If you didn't use a calculator, you would give yourself a lot more pain doing the question than necessary

 

[SoulSearcher]

Solve it someone! lol

I would, but I posted the question

 

[ianc]

Circle with centre X has a radius of 2cm
Circle with centre Y has a radius of 3cm

XA perpendicular to AB (tangent perp to radius)
Likewise YB perp to AB

Drew line XZ such that ABZX is a rectangle

Need to find angle YXZ:
sin(YXZ) = 1/5
angle YXZ = 0.201 (keep it in rad, store it in calc memory)

Hence angle XYZ = (pi/2)- angleYXZ (store this in memory as well)

Area sector AXP:
A=(1/2)(4)(pi/2 + angleYXZ)

Area sector PYB
A = (1/2)(9)(angleXYZ)

Length XZ = sqrt(24) from pythagoras

Therefore total area of trapezium AXYB
= (1/2)[sqrt(24)][3+2]

Therefore area between two circles and AB
= trapeziumAXYB - sectorAXP - sectorPYB
= 2.504 cm squared

 

[Raginsheep]

Do you want the 2unit answer or the "uni" answer?

 

[Raginsheep]

The only "2u" one I know is that because for some certain x-values, there are more than one y-value which is shown by the horizontal line test.

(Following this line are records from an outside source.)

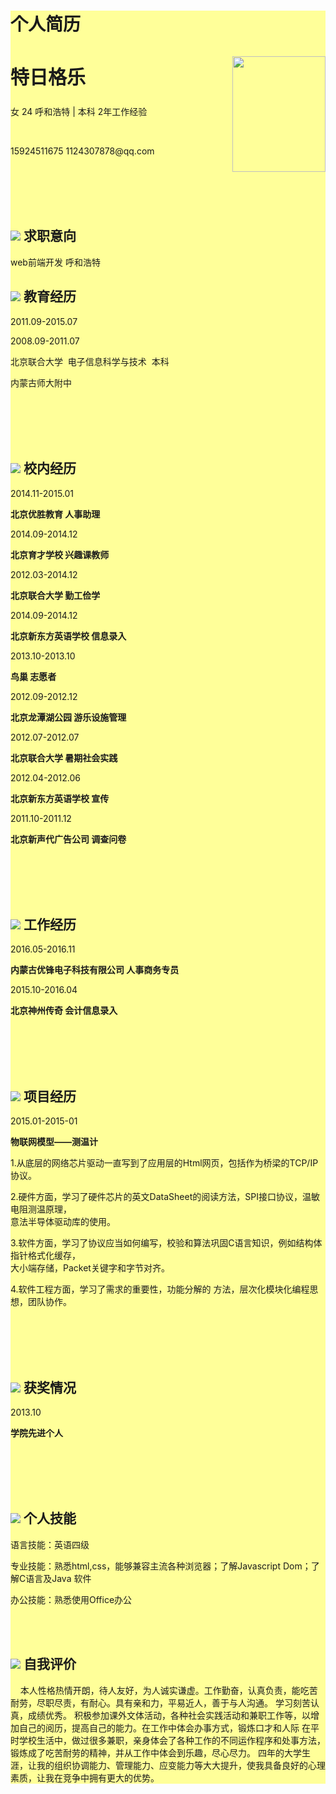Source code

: <!DOCTYPE html PUBLIC "-//W3C//DTD XHTML 1.0 Transitional//EN" "http://www.w3.org/TR/xhtml1/DTD/xhtml1-transitional.dtd">

<html xmlns="http://www.w3.org/1999/xhtml">
<head>
<meta http-equiv="Content-Type" content="text/html; charset=utf-8" />
<title>resume</title>
<link type="text/css" rel="stylesheet" href="../tete.css/resume.css" />
<link rel="stylesheet"  href="http://cdn.dowebok.com/77/css/jquery.fullPage.css">
<style type="text/css">
</style>
<script type="text/javascript" src="../tete.javascript/jquery.js"></script>
<script src="../tete.javascript/resume.js"></script>
<script src="../tete.javascript/jquery-1.8.3.min.js"></script>
<script src="http://cdn.dowebok.com/77/js/jquery.fullPage.min.js"></script>
<script>$(function(){
	$('#pages').fullpage({
		'navigation': true
	});
});
</script>
</head>

<body>
<div id="pages">


<div class="gg" style="background-color:#ffff99"><div class="section">
<h1>个人简历</h1>
<p style="float:right"><img src="../pic/4.jpg" width="149" height="185" /></p>
<h2 class="aa" style="font-size:30px">特日格乐 </h2>
<p class="aa">女 24 呼和浩特 | 本科 2年工作经验</p><br />
<p class="aa">15924511675 1124307878@qq.com</p><br /><br /><br /><br />


<h2 class="bb"><img src="../pic/领带.png" /> 求职意向</h2>
<p class="ff">web前端开发 呼和浩特</p>
<h2 class="bb"><img src="../pic/帽子.png" /> 教育经历</h2>
<div class="dd"><p>2011.09-2015.07 </p><p>2008.09-2011.07</p></div>
 <div class="cc" ><p class="ff">北京联合大学  电子信息科学与技术  本科</p><p class="ff">内蒙古师大附中</p></div></div>
 <div class="section"><br /> <br /> <br /> <br />
<div class="ee"><h2 class="bb"><img src="../pic/学校.png" /> 校内经历</h2></div>
<p class="dd" style="top:auto">2014.11-2015.01</p>
<div class="cc"><p class="aaa" onmouseover="this.className='da'" onmouseOut="this.className='xiao'"><b>北京优胜教育 人事助理</b></p>
<div class="bbb" style="display:none"><p class="ff">1.电话联系面试人员参加面试，妥善安排时间；
</p><p class="ff">2.面试初试，了解应聘者基本信息，口语表达能力，仪容仪表，工作态度以及经验等；
</p><p class="ff">3.参加校园招聘会，面试优秀应届生；
</p><p class="ff">4.浏览招聘网站，筛选符合要求的人员面试。</p></div></div>
<div class="ee"><P class="dd" style="top:auto">2014.09-2014.12</P>
<div class="cc"><p class="ccc" onmouseover="this.className='da'" onmouseOut="this.className='xiao'"><b>北京育才学校 兴趣课教师</b></p>
<div class="ddd" style="display:none"><p class="ff">1.熟悉课本，带领学生了解剧本内容；
</p><p class="ff">2.排练舞台剧；
</p><p class="ff">3.安排各类小游戏，引导学生对剧本的兴趣。</p></div>
</div></div>
<div class="ee"><P class="dd" style="top:auto">2012.03-2014.12</P>
<div class="cc"><p class="eee" onmouseover="this.className='da'" onmouseOut="this.className='xiao'"><b>北京联合大学 勤工俭学</b></p>
<div class="fff" style="display:none"><p class="ff">协助老师收发信件，登记杂志数量，搜集资料，打印文件等
</p></div>
</div></div>

<div class="ee"><P class="dd" style="top:auto">2014.09-2014.12</P>
<div class="cc"><p class="ggg" onmouseover="this.className='da'" onmouseOut="this.className='xiao'"><b>北京新东方英语学校 信息录入</b></p>
<div class="hhh" style="display:none"><p class="ff">统计学生的入学信息以及入学人数，整理各类信息。</p>
</div>
</div></div>
<div class="ee"><P class="dd" style="top:auto">2013.10-2013.10</P>
<div class="cc"><p class="iii" onmouseover="this.className='da'" onmouseOut="this.className='xiao'"><b>鸟巢 志愿者</b></p>
<div class="jjj" style="display:none"><p class="ff">1.足球比赛VIP区域志愿者，引导客户进入相应的包厢；</p>
<p class="ff">2.演唱会VIP区域志愿者。
</p></div>
</div></div>
<div class="ee"><P class="dd" style="top:auto">2012.09-2012.12</P>
<div class="cc"><p class="kkk" onmouseover="this.className='da'" onmouseOut="this.className='xiao'"><b>北京龙潭湖公园 游乐设施管理</b></p>
<div class="lll" style="display:none"><p class="ff">1.保障游客的财产生命安全；</p>
<p class="ff">2.定期检查设施；</p>
<p class="ff">3.统计票据和金额。
</p></div>
</div></div>
<div class="ee"><P class="dd" style="top:auto">2012.07-2012.07</P>
<div class="cc"><p class="mmm" onmouseover="this.className='da'" onmouseOut="this.className='xiao'"><b>北京联合大学 暑期社会实践</b></p>
<div class="nnn" style="display:none"><p class="ff">走访名人故居，搜集名家生平事迹，学习其伟大精神</p>
</div></div></div>
<div class="ee"><P class="dd" style="top:auto">2012.04-2012.06</P>
<div class="cc"><p class="ooo" onmouseover="this.className='da'" onmouseOut="this.className='xiao'"><b>北京新东方英语学校 宣传</b></p>
<div class="ppp" style="display:none"><p class="ff">1.搜集雅思考试的学生的联系方式；
</p>
<p class="ff">2.将新东方的雅思口语课程介绍给需要考试的学生。</p></div>

</div></div>
<div class="ee"><P class="dd" style="top:auto">2011.10-2011.12</P>
<div class="cc"><p class="qqq" onmouseover="this.className='da'" onmouseOut="this.className='xiao'"><b>北京新声代广告公司 调查问卷</b></p>
<div class="rrr" style="display:none"><p class="ff">搜集客户对产品包装的建议以及意见
</p>
</div></div></div></div>



<div class="section">
 <br /> <br /> <br /> <br /><div class="ee"><h2 class="bb"><img src="../pic/工作.png" /> 工作经历</h2>
 <P class="dd" style="top:auto">2016.05-2016.11</P>
<div class="cc"><p class="sss" onmouseover="this.className='da'" onmouseOut="this.className='xiao'"><b>内蒙古优锋电子科技有限公司 人事商务专员</b></p>
<div class="ttt" style="display:none"><p class="ff">1、协助和处理日常事务。</p>
<p class="ff">2、负责监管执行各项人事制度，并向主管汇报。</p>
<p class="ff">3、指导人事，后勤文员起草人事部文件。</p>
<p class="ff">4、各类信息收集并及时提供给主管，做好会议记录与资料整理归档工作。</p>
<p class="ff">5、建立并查阅新进员工个人资料，制度各部培训计划，并主导实施；以及新员工培训等等。
</p><p class="ff">6、部门文具及日用品的申购，主管缺席时临时替代主管工作。
</p><p class="ff">7、承办主管临时交待各项事宜。
</p><p class="ff">8、熟悉手机销售诺信系统，做好收货发货的安排。
</p><p class="ff">9、在库房和业务员之间做好协调工作，合理安排发货时间，合理安排进货数量。
</p><p class="ff">10、整理准备移动入库一二级资料等。
</p></div>
</div>
  <div class="ee"><P class="dd" style="top:auto">2015.10-2016.04</P>
<div class="cc"><p class="uuu" onmouseover="this.className='da'" onmouseOut="this.className='xiao'"><b>北京神州传奇 会计信息录入</b></p>
<div class="vvv" style="display:none"><p class="ff">整理各类英文发票信息，记录发票号，金额，日期等必需元素，将所有信息上传到系统，<br />检查反馈问题，确保信息数据无误，发送邮件给美国的相应负责人。</p></div>

</div></div>
 </div></div>
 <div class="section">
 <br /> <br /> <br /> <br /><div class="ee"><h2 class="bb"><img src="../pic/项目.png" /> 项目经历</h2><P class="dd" style="top:auto">2015.01-2015-01</P>
<div class="cc"><p><b>物联网模型——测温计</b></p>
<p class="ff">
1.从底层的网络芯片驱动一直写到了应用层的Html网页，包括作为桥梁的TCP/IP协议。</p>
<p class="ff">2.硬件方面，学习了硬件芯片的英文DataSheet的阅读方法，SPI接口协议，温敏电阻测温原理，<br />意法半导体驱动库的使用。</p><p class="ff">
3.软件方面，学习了协议应当如何编写，校验和算法巩固C语言知识，例如结构体指针格式化缓存，<br />大小端存储，Packet关键字和字节对齐。</p><p class="ff">
4.软件工程方面，学习了需求的重要性，功能分解的
方法，层次化模块化编程思想，团队协作。</p>

</div>
</div>
 <br /> <br /> <br /> <br /><div class="ee"><h2 class="bb"><img src="../pic/获奖.png" /> 获奖情况</h2><div class="ee"><P class="dd" style="top:auto">2013.10&nbsp;&nbsp;&nbsp;&nbsp;&nbsp;&nbsp;&nbsp;&nbsp;</P>
<div class="cc"><p><b>学院先进个人</b></p>
</div></div></div></div>
<div class="section">
 <br /> <br /> <br /> <br /><div class="ee"><h2 class="bb"><img src="../pic/技能.png" /> 个人技能</h2>
<p class="ff">语言技能：英语四级</p><p class="ff">专业技能：熟悉html,css，能够兼容主流各种浏览器；了解Javascript Dom；了解C语言及Java
软件</p><p class="ff">办公技能：熟悉使用Office办公</p>
 
 </div>
 <br /> <br /><div class="ee"><h2 class="bb"><img src="../pic/评价.png" /> 自我评价</h2>
 <p class="ff">&nbsp;&nbsp;&nbsp;&nbsp;本人性格热情开朗，待人友好，为人诚实谦虚。工作勤奋，认真负责，能吃苦耐劳，尽职尽责，有耐心。具有亲和力，平易近人，善于与人沟通。 
学习刻苦认真，成绩优秀。 积极参加课外文体活动，各种社会实践活动和兼职工作等，以增加自己的阅历，提高自己的能力。在工作中体会办事方式，锻炼口才和人际
在平时学校生活中，做过很多兼职，亲身体会了各种工作的不同运作程序和处事方法，锻炼成了吃苦耐劳的精神，并从工作中体会到乐趣，尽心尽力。
四年的大学生涯，让我的组织协调能力、管理能力、应变能力等大大提升，使我具备良好的心理素质，让我在竞争中拥有更大的优势。</p></div></div>
</div>
</div>
</div>

</body>
<script  type="text/javascript" src="../tete.javascript/resume.js"></script>
</html>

Actually, the uni one is pretty much the same except a bit more fancy.

 

[SoulSearcher]

Ok, I'll just throw in a question here:

A coin is tossed continuously until, for the first time, the same result appears twice in succession. That is, you continue tossing until you toss two heads or two tails in a row.
i) Find the probability that the game ends before the sixth toss of the coin.
ii) Find the probability that an even number of tosses will be required.

 

[Sober]

I think (i) is right, as for two its a random guess

Spoiler

(i) 1- (1/2)⁵
=1-(1/32)
=(31/32)
:. The chance of ending before the sixth roll is 31/32

(ii) 1/2? (nfi!)

Surely i) is actually:

Spoiler

1 - (1/2)⁴

// Because it has to end before the sixth toss, so it is the complement of the 2nd,3rd,4th and 5th tosses alternating.

As for ii):

Spoiler

It has to be greater than 1/2 as that is the odds that it ends on the second toss alone, I think it is more like:

(1/2) + (1/2)^3 + (1/2)^5 ...

Which is a geometric expression:

first = 1/2
ratio = 1/4

sum = (1/2)(1-(1/4)) = 2/3

 

[Riviet]

Don't forget to post up a new question.

 

[SoulSearcher]

Don't forget to post up a new question.

No one ever remembers that

 

[Riviet]

Next Question:

i) Show that
d {y.[f(y)]²} = 2y.f(y).f'(y) + f(y)²
dy

ii) Deduce that
d {y(lny)² - 2ylny + 2y} = (lny)²
dy

ii) Hence evaluate
e
∫(lny)² dy
1

 

[Riviet]

Questions have been updated.

 

[Riviet]

Oh well was i right in the first place?

Unfortunately you weren't.

I've changed it so you pretty much know whether or not you're correct in part i) and ii).

 

[SoulSearcher]

Question please kathelle

 

[CharlieB]

Can someone please do this question...

Solve cosx = cos2x (Solve for 0<x<2pi)

How do you go around doing this?

 

[pLuvia]

cosx=cos2x
cosx=2cos²x-1
2cos²x-cosx-1=0
(2cosx+1)(cos-1)=0
cosx=-1/2 or cosx=1
x=0, 2pi/3, 4pi/3, 2pi

 

[CharlieB]

thanks

 

[TheCanuck]

y = [ln(2x)]^3

 

[TheCanuck]

solve it: y = [ln(2x)]^3